18 jul 2012 . Actualizado a las 07:00 h.

Tiene su gracia, en el fondo, Mariano Rajoy. El viernes pasado, su Consejo de Ministros celebró una reunión funesta que en algunos sitios ya se conoce como el Consejo de la Tijera. Allí, el señor de Pontevedra incumplió lo poco que le quedaba por incumplir: subió el IVA, bajó el sueldo a los funcionarios y recortó, de paso, cualquier atisbo de esperanza que pudiera quedar en España. Pero un hombre de barba como él conserva, en el fondo, ciertas dosis de humor. Porque no deja de tener su coña que, justo cuando recorta, a quien más recorte sea a los peluqueros, los maestros de la tijera. Por hacer la competencia.

Pasarán de cobrar un 8 % de IVA por cada servicio a un 21 %. Así que las señoras que se peinan cada diez días se peinarán cada veinte, los señores que se tiñen las canas cada dos semanas se las teñirán cada mes y muchos cambiarán la peluquería por la maquinilla.

Los peluqueros de Vigo están desolados. Aquí la mayoría son mujeres: según datos de la Xunta, ellas representan un 94 %. A partir de septiembre el colectivo prevé cierres en masa y despidos, lo que provocará más paro juvenil, pues el 41 % tienen menos de 26 años.

Pero, ¿por qué a ellos? ¿No tenían suficiente con la SGAE, que los cruje por tener la radio puesta? ¿Qué tiene Mariano Manostijeras en su contra? ¿Es por envidia?

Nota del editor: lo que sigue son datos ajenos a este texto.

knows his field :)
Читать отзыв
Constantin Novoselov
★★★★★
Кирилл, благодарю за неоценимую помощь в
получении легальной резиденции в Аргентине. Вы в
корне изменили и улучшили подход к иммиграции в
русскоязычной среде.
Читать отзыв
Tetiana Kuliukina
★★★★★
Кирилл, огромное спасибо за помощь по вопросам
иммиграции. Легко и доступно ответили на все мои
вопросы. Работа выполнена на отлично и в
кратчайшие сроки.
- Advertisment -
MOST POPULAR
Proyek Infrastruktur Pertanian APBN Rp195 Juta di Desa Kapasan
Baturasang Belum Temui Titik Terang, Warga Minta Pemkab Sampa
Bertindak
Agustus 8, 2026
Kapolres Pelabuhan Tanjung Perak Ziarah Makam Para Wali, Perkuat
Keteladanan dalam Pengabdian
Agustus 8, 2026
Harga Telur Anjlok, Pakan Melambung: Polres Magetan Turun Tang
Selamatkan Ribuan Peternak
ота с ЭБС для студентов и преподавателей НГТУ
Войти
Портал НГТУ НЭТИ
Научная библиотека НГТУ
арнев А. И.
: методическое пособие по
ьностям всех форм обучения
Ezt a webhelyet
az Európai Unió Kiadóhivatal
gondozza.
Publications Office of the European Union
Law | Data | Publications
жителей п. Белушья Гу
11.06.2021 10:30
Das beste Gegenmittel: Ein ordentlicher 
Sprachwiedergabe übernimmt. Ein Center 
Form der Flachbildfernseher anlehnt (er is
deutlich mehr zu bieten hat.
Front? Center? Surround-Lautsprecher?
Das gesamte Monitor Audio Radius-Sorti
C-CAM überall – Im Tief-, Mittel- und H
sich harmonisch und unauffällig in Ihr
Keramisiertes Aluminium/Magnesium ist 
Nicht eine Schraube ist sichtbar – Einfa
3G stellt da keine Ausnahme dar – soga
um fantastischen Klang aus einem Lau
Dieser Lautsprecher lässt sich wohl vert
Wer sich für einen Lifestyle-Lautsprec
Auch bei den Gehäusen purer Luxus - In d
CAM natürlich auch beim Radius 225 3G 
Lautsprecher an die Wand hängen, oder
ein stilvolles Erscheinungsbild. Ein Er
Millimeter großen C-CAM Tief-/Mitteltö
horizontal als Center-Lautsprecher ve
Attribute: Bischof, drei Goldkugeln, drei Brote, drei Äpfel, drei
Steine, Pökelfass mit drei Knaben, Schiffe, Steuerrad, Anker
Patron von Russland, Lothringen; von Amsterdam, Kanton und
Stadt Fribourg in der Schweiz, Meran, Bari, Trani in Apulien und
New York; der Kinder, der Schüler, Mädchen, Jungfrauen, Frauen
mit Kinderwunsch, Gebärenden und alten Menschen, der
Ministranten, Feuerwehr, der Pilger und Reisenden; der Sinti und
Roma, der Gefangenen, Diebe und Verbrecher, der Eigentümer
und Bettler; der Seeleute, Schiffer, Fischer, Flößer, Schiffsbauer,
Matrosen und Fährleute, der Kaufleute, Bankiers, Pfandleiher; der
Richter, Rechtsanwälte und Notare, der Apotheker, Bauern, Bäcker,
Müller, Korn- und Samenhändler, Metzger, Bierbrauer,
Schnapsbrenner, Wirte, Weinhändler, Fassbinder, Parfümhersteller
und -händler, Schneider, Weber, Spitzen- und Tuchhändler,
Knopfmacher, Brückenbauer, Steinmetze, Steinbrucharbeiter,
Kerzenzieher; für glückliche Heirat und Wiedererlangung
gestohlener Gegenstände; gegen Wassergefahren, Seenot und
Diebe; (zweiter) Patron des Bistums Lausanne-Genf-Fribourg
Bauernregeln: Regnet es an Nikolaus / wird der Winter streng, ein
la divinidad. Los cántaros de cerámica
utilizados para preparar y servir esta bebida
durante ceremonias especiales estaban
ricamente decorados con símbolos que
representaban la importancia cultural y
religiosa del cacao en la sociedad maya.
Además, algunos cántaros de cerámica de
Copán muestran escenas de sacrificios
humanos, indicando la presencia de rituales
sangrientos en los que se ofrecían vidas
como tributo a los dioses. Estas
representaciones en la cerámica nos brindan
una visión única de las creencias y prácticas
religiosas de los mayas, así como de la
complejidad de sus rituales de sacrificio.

Yo opino que nada. Lo que ha hecho Rajoy es más bien, una especie de guiño a la historia, una broma para quienes, dentro de unos años, estudien estos días inciertos. Rajoy, dirán, fue el presidente que penalizó recortar. Su amigo Federico Trillo habría contestado aquello de «¡Manda huevos!». Pero él, que es un señor exquisito y decimonónico, se pondría más fino y repetiría una frase que dice con frecuencia: «Ni hablar del peluquín».